I was pushing my grocery cart through the Weis supermarket in Long Neck. True, it wasn't a satellite in my usual orbit around the Food Lion in Milton where people know me or sort of understand me, but I had dropped off a package at The Mail Stop next door, where Judy Romani works as the best packer/shipper ever. I also needed a parsnip for the soup I was making, and they're really hard to find around here. Does anyone but bohemians and gypsies like me ever make soup from scratch anymore? It was then that another woman pushing her cart approached me. "No one ever uses parsnips anymore," she said.
This pronouncement seemed benign enough. Were we about to trade recipes? Usually, women assume I don't know the first thing about cooking, even though I once catered lunches at my husband's office, because the lunches I packed for him looked so good to the other men. The men I talk to in grocery stores are usually a lot better than women shoppers, saying upon seeing my exotically loaded cart, "That's a lucky man!"
Once a woman started to ask me a question about cooking over the bok choy. She took one look at me and said, "Oh well, you wouldn't know." Anyhow, to get back to my story, the woman at Weis (who looked like Dr. Deborah Birx, who wore Hermes scarves as she delivered COVID updates), said, "Why do you wear your hair so short?" Maybe she was the doctor I used to see on TV, but she wasn't wearing her scarf. As I remember, Dr. Birx had a beach house near Selbyville, but I admit that I do not take jellyfish brain supplements to enhance my memory.
I'm sort of used to this kind of thing, so I was prepared, saying to the Weis woman, "Because I want to, lady!" As she clutched her chest in alarm, she said, "Oh well, I didn't mean anything; it's just that if I had hair as thick as yours, like a fur coat, I'd want to wear it long. My own hair isn't as thick as yours." She bent over and tapped her scalp, her long locks (a little too long for her age, I thought) cascading down her shoulders. This, I suppose, was a backhanded compliment meant to defuse her unsolicited advice which I had countered.
The incident brought back memories of the scene in the movie “Witness,” where the tourist woman in Pennsylvania Dutch country asked Harrison Ford if she could take his photo. He answered, "If you take that photo, lady, I will rip off your brassiere."

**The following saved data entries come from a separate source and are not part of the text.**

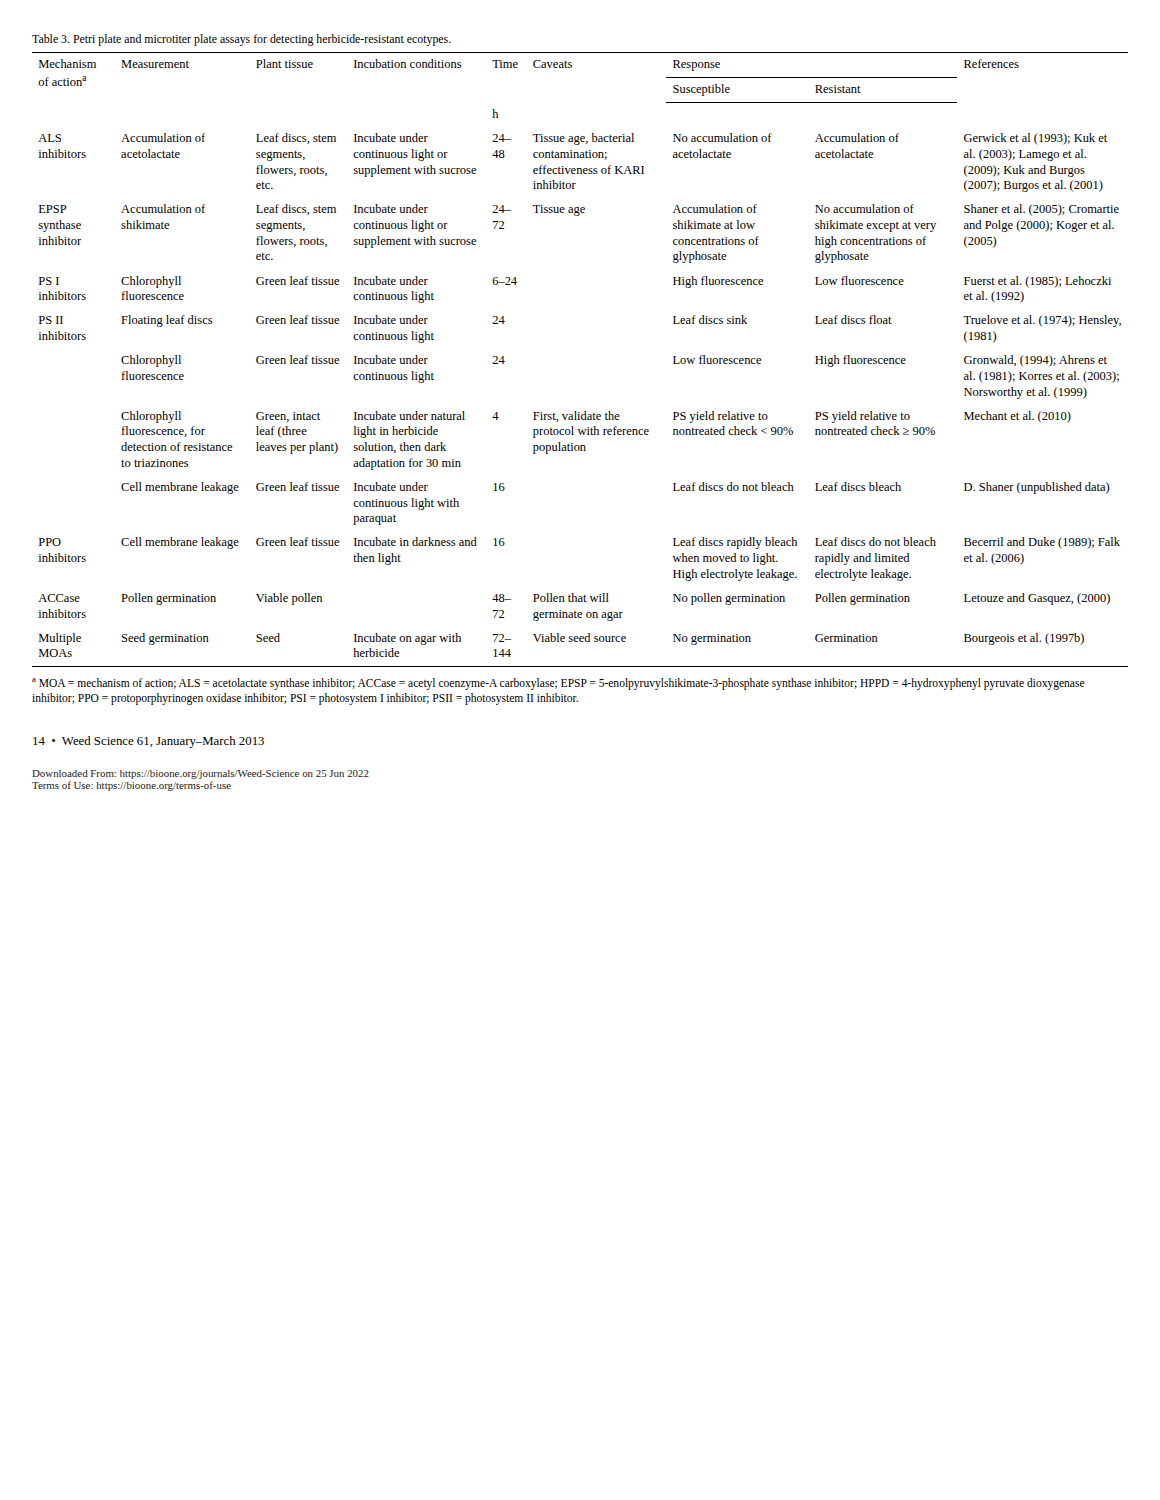Table 3. Petri plate and microtiter plate assays for detecting herbicide-resistant ecotypes.
| Mechanism of action a | Measurement | Plant tissue | Incubation conditions | Time | Caveats | Response | References |
| --- | --- | --- | --- | --- | --- | --- | --- |
| Susceptible | Resistant |
| | h | |
| ALS inhibitors | Accumulation of acetolactate | Leaf discs, stem segments, flowers, roots, etc. | Incubate under continuous light or supplement with sucrose | 24–48 | Tissue age, bacterial contamination; effectiveness of KARI inhibitor | No accumulation of acetolactate | Accumulation of acetolactate | Gerwick et al (1993); Kuk et al. (2003); Lamego et al. (2009); Kuk and Burgos (2007); Burgos et al. (2001) |
| EPSP synthase inhibitor | Accumulation of shikimate | Leaf discs, stem segments, flowers, roots, etc. | Incubate under continuous light or supplement with sucrose | 24–72 | Tissue age | Accumulation of shikimate at low concentrations of glyphosate | No accumulation of shikimate except at very high concentrations of glyphosate | Shaner et al. (2005); Cromartie and Polge (2000); Koger et al. (2005) |
| PS I inhibitors | Chlorophyll fluorescence | Green leaf tissue | Incubate under continuous light | 6–24 | | High fluorescence | Low fluorescence | Fuerst et al. (1985); Lehoczki et al. (1992) |
| PS II inhibitors | Floating leaf discs | Green leaf tissue | Incubate under continuous light | 24 | | Leaf discs sink | Leaf discs float | Truelove et al. (1974); Hensley, (1981) |
| | Chlorophyll fluorescence | Green leaf tissue | Incubate under continuous light | 24 | | Low fluorescence | High fluorescence | Gronwald, (1994); Ahrens et al. (1981); Korres et al. (2003); Norsworthy et al. (1999) |
| | Chlorophyll fluorescence, for detection of resistance to triazinones | Green, intact leaf (three leaves per plant) | Incubate under natural light in herbicide solution, then dark adaptation for 30 min | 4 | First, validate the protocol with reference population | PS yield relative to nontreated check < 90% | PS yield relative to nontreated check ≥ 90% | Mechant et al. (2010) |
| | Cell membrane leakage | Green leaf tissue | Incubate under continuous light with paraquat | 16 | | Leaf discs do not bleach | Leaf discs bleach | D. Shaner (unpublished data) |
| PPO inhibitors | Cell membrane leakage | Green leaf tissue | Incubate in darkness and then light | 16 | | Leaf discs rapidly bleach when moved to light. High electrolyte leakage. | Leaf discs do not bleach rapidly and limited electrolyte leakage. | Becerril and Duke (1989); Falk et al. (2006) |
| ACCase inhibitors | Pollen germination | Viable pollen | | 48–72 | Pollen that will germinate on agar | No pollen germination | Pollen germination | Letouze and Gasquez, (2000) |
| Multiple MOAs | Seed germination | Seed | Incubate on agar with herbicide | 72–144 | Viable seed source | No germination | Germination | Bourgeois et al. (1997b) |
a MOA = mechanism of action; ALS = acetolactate synthase inhibitor; ACCase = acetyl coenzyme-A carboxylase; EPSP = 5-enolpyruvylshikimate-3-phosphate synthase inhibitor; HPPD = 4-hydroxyphenyl pyruvate dioxygenase inhibitor; PPO = protoporphyrinogen oxidase inhibitor; PSI = photosystem I inhibitor; PSII = photosystem II inhibitor.
14 • Weed Science 61, January–March 2013
Downloaded From: https://bioone.org/journals/Weed-Science on 25 Jun 2022
Terms of Use: https://bioone.org/terms-of-use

Recently, a well-coiffed woman who had just had a perm said to me, "I'm really vain about my hair, and I guess you're not?" Mine is not a fancy hairdo or even a mom-mom do, revealing no visits to the hairdresser or even the barber, but, yes, I am vain about my hair.
Does anyone remember Priscilla Wilkerson's hair salon about a hundred years ago in Milton? Her attempt at perms for me just fell out and turned my hair orange, but she was one of my grandmother's Bingo friends. Another beauty shop much later cut the top of my head in a curve even after I said I didn't want it to look like the Gateway Arch in St. Louis. No, I wanted it boxed off like the Marine sergeant in the TV series “Gomer Pyle, USMC.” She also got out this noisy vacuum cleaner and suctioned off very short clipped hairs all around my head like I was at the Poodle Boutique and Spa!
I used to walk down a very secluded rear entrance into the Prices Corner Shopping Center where mendicants lingered and asked people for money. Every once in a while, one would say to me, "Can I ask you a personal question?" And I would answer, "No. No, you may not."
So to all the well-meaning people who are concerned about my hair, I am vain about it, believe it or not. I was in a shoe store one time where a hairdresser with magenta hair gave me a recipe to bleach my hair myself. It worked, and along with using my husband as my barber with some electric clippers from Walmart, I have saved a ton of money!
And, yes, neither my mother, nor my mother-in-law liked my avant-garde, short blonde hairstyle, but I do get my share of compliments when it's freshly bleached and glowing like a light bulb! Back in the 1970s, I was the first to have purple hair in Sussex County when no one else had it, becoming known as "The Purple Painter Lady." Maybe some of you can remember back that far, with or without jellyfish capsules.